Nine of Ireland’s 19 maternity hospitals do not offer abortion services. 

These hospitals are, Kerry General Hospital, St.Luke’s General Hospital, Wexford General Hospital, Letterkenny General Hospital, Mayo General Hospital, Portiuncula Hospital, Sligo General Hospital, Cavan/Monaghan Hospital Group and Midland Regional Hospital Portlaoise.

Some abortion services can be offered by general practitioners (GP), but in some later stage terminations, surgical procedures in a hospital are required.
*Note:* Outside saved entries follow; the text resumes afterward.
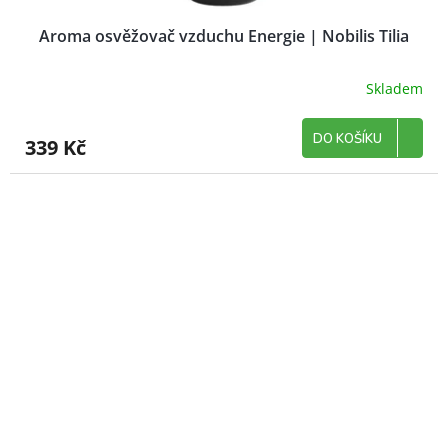
Aroma osvěžovač vzduchu Energie | Nobilis Tilia
Skladem
DO KOŠÍKU
339 Kč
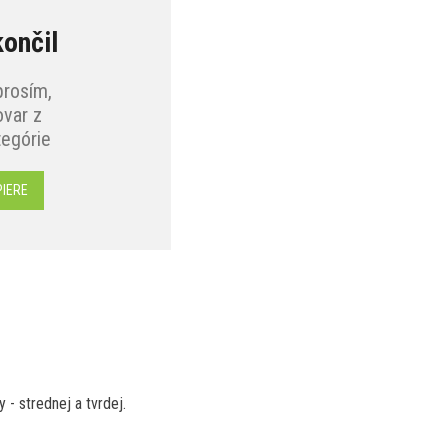
končil
prosím,
var z
tegórie
IERE
- strednej a tvrdej.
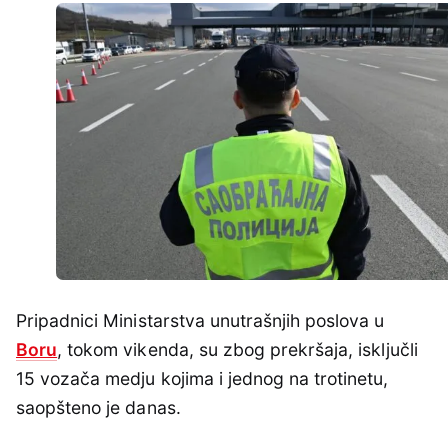
Pripadnici Ministarstva unutrašnjih poslova u
Boru
, tokom vikenda, su zbog prekršaja, isključli
15 vozača medju kojima i jednog na trotinetu,
saopšteno je danas.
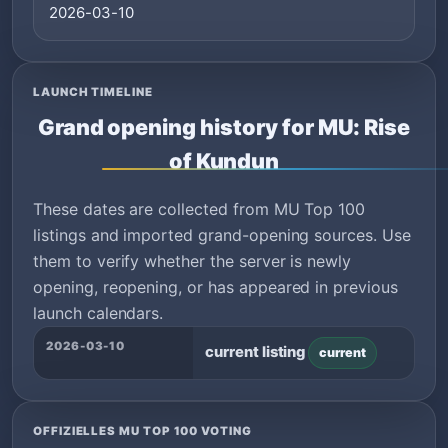
2026-03-10
LAUNCH TIMELINE
Grand opening history for MU: Rise
of Kundun
These dates are collected from MU Top 100
listings and imported grand-opening sources. Use
them to verify whether the server is newly
opening, reopening, or has appeared in previous
launch calendars.
2026-03-10
current listing
current
OFFIZIELLES MU TOP 100 VOTING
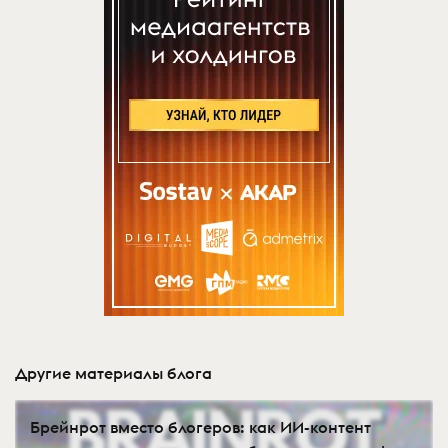
Другие материалы блога
Брейнрот вместо блогеров: как ИИ-контент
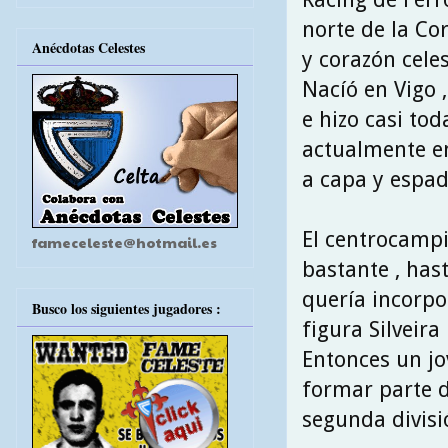
norte de la Co
Anécdotas Celestes
y corazón celes
Nacíó en Vigo 
e hizo casi tod
actualmente em
a capa y espad
El centrocampi
fameceleste@hotmail.es
bastante , has
quería incorpor
Busco los siguientes jugadores :
figura Silveira 
Entonces un jo
formar parte d
segunda divisi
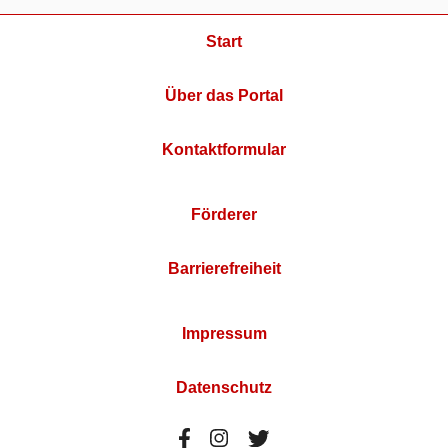
Start
Über das Portal
Kontaktformular
Förderer
Barrierefreiheit
Impressum
Datenschutz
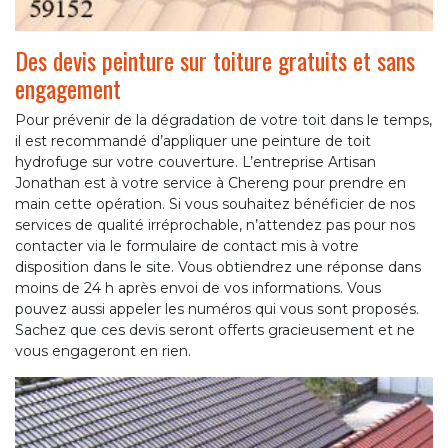
Des devis peinture sur toiture gratuits et sans
engagement
Pour prévenir de la dégradation de votre toit dans le temps,
il est recommandé d’appliquer une peinture de toit
hydrofuge sur votre couverture. L’entreprise Artisan
Jonathan est à votre service à Chereng pour prendre en
main cette opération. Si vous souhaitez bénéficier de nos
services de qualité irréprochable, n’attendez pas pour nos
contacter via le formulaire de contact mis à votre
disposition dans le site. Vous obtiendrez une réponse dans
moins de 24 h après envoi de vos informations. Vous
pouvez aussi appeler les numéros qui vous sont proposés.
Sachez que ces devis seront offerts gracieusement et ne
vous engageront en rien.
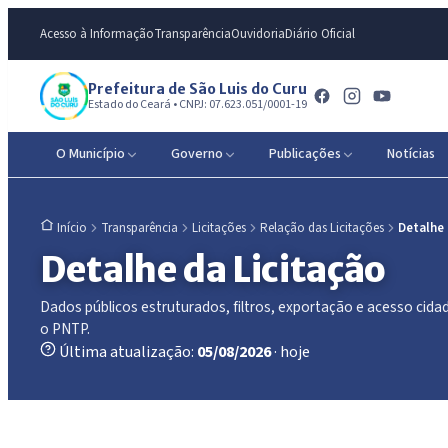
Acesso à Informação
Transparência
Ouvidoria
Diário Oficial
Prefeitura de São Luis do Curu
Estado do Ceará • CNPJ: 07.623.051/0001-19
O Município
Governo
Publicações
Notícias
Transparência
Licitações
Relação das Licitações
Detalhe
Início
Detalhe da Licitação
Dados públicos estruturados, filtros, exportação e acesso ci
o PNTP.
Última atualização:
05/08/2026
· hoje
The HSE website tells people who are looking for an abortion to go to, a GP surgery that provides abortion services, a family planning clinic that provides abortion services, a women’s health clinic that provides abortion services, or a hospital that provides abortion services.

Clarifying that not all GP’s family planning clinics, women’s health clinics and hospitals provide abortion services.

The HSE states that not all doctors provide abortion services, as they are not required to by law. This may be because they conscientiously object to it.

This is “when medical staff refuse to take part in a procedure if it goes against their religious or moral beliefs”

The HSE also states that they may not provide abortion services for other reasons but does not specify what these reasons are.

It suggests, “if your doctor isn’t helpful, try to see another one.”

Through the page, women can access information around abortion services, and if they choose to terminate their pregnancy, they will be forwarded onto a doctor who has “opted-in”

Doctors who have “opted-in” can be GPs, or doctors in hospitals who wish to provide abortion services.

They could also be forwarded onto a maternity hospital where staff have “opted-in”. But they will not be forwarded on to maternity hospitals where staff have not opted-in.

For example, the National Maternity Hospital is taking referrals from General Practitioners and Community based services such as the Irish Family Planning Association in its catchment area, Wicklow, South Dublin and Kildare.

Under Medical Council guidelines, if a doctor has not opted-in and does not want to treat the patient, they are required to transfer the care of the patient to a colleague.

The legislation says, “a person who has a conscientious objection shall, as soon as may be, make such arrangements for the transfer of care of the pregnant woman concerned as may be necessary to enable the woman to avail of the termination of pregnancy concerned”.

The issue that could arise from this is, if a large number of doctors in one area have to refer patients to other doctors then those patients could face waiting lists or be forced to travel to other parts of the country to receive treatment.

Chair of DCU Femsoc, Eimer Kelly spoke to The College View and said: “I think any barrier to someone’s access to a medical procedure such as an abortion is a direct violation of human rights, particularly if it’s in the name of a Catholic ethos.”